I have been highly grateful to your brother, for whom I find no epithet, for several hours of frank, friendly conversation; for although assimilation of his theory of geology, and practical work in accordance with it, are impossible for my mental process, yet I have seen with true sympathy and admiration how that of which I cannot convince myself in him obtains a logical coherence and is amalgamated with the tremendous mass of his knowledge, where it is then held together by his priceless character.

If I may express myself with my old frankness, my most honored friend, I gladly admit that in my advanced years everything becomes more and more historical to me. Whether a thing has happened in days gone by, in distant realms, or very close to myself, is quite immaterial; I even seem to become more and more historical to myself; and when, in the evening, Plutarch is read to me, I often appear ridiculous to myself, should I narrate my biography in this way.

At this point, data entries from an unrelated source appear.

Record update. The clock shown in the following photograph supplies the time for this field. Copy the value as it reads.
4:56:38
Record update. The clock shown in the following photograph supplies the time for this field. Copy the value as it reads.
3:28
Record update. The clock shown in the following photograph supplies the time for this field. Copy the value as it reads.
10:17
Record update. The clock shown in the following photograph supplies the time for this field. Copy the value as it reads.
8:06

Forgive me expressions of this character! In old age men become garrulous, and since I dictate, it is very easy for this natural tendency to get the better of me.

Of my Faust there is much and little to say; at a peculiarly happy time the apothegm occurred to me:

"If bards ye are, as ye maintain;

Now let your inspiration show it."

And through a mysterious psychological turn, which probably deserves investigation, I believe that I have risen to a type of production which with entire consciousness has brought forth that which I myself still approve of—though perhaps without being able ever again to swim in this current—but which Aristotle and other prose-writers would even ascribe to a sort of madness. The difficulty of succeeding consisted in the fact that the second part of Faust—to whose printed portions you have possibly devoted some attention—has been pondered for fifty years in its ends and aims, and has been elaborated in fragmentary fashion, as one or the other situation occurred to me; but the whole has remained incomplete.

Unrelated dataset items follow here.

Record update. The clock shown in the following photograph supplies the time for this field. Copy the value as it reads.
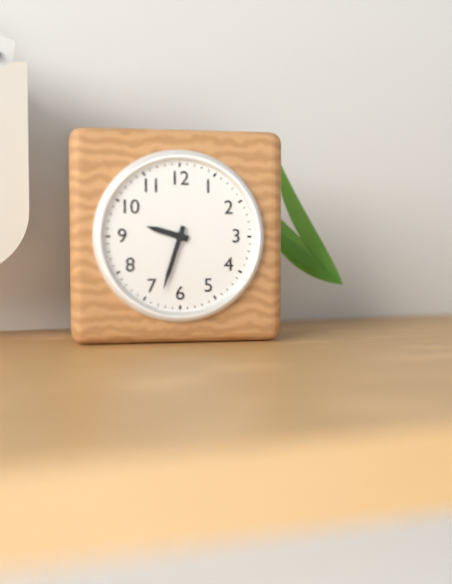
9:33
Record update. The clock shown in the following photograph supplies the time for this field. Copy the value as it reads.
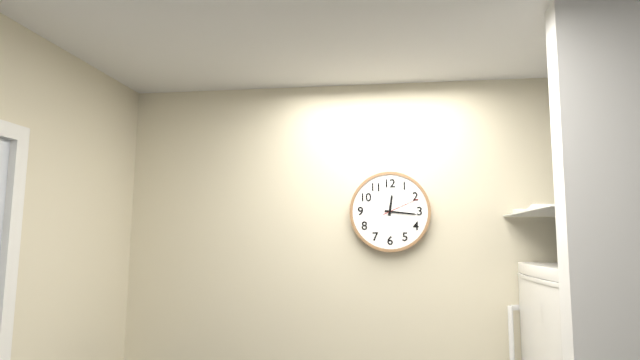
12:16
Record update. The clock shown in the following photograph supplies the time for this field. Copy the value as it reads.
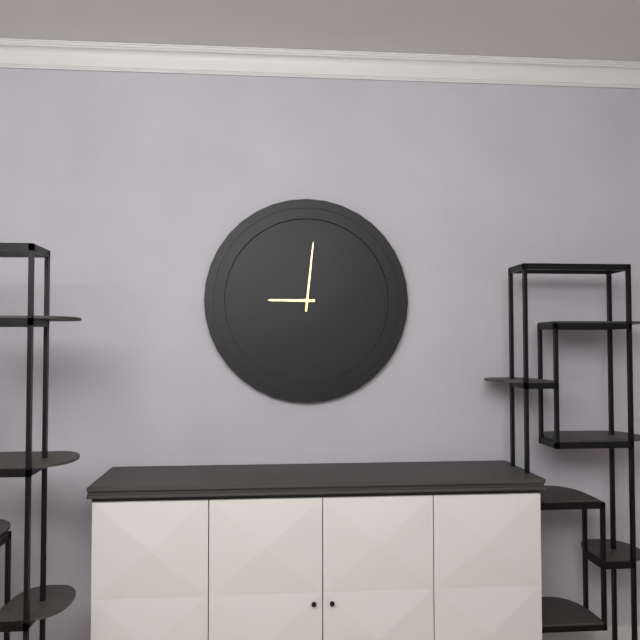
9:01
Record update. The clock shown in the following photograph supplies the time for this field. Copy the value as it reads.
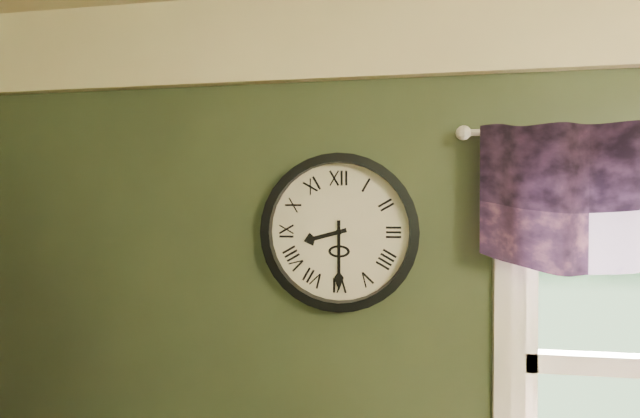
8:30
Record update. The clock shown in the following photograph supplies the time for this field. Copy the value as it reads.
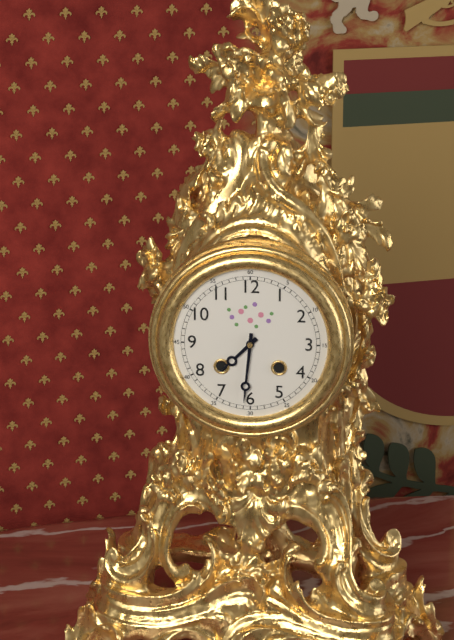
7:31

Now, the second part of Faust demands more of the understanding than the first does, and therefore it was necessary to prepare the reader, even though he must still supply bridges. The filling of certain gaps was obligatory both for historical and for æsthetic unity, and this I continued until at last I deemed it advisable to cry:

"Close ye the wat'ring canal; to their fill have the meadows now drunken."

And now I had to take heart to seal the stitched copy in which printed and unprinted are thrust side by side, lest I might possibly be led into temptation to elaborate it here and there; at the same time I regret that I cannot communicate it to, my most valued friends, as the poet so gladly does.

I will not send my Metamorphosis of Plants, translated, with an appendix, by M. Soret, unless certain confessions of life would satisfy your friendship. Recently I have become more and more entangled in these phenomena of nature; they have enticed me to continue my labors in my original field, and have finally compelled me to remain in it. We shall see what is to be done there likewise, and shall trust the rest to the future, which, between ourselves, we burden with a heavier task than would be supposed.

From time to time let us not miss on either side an echo of continued existence.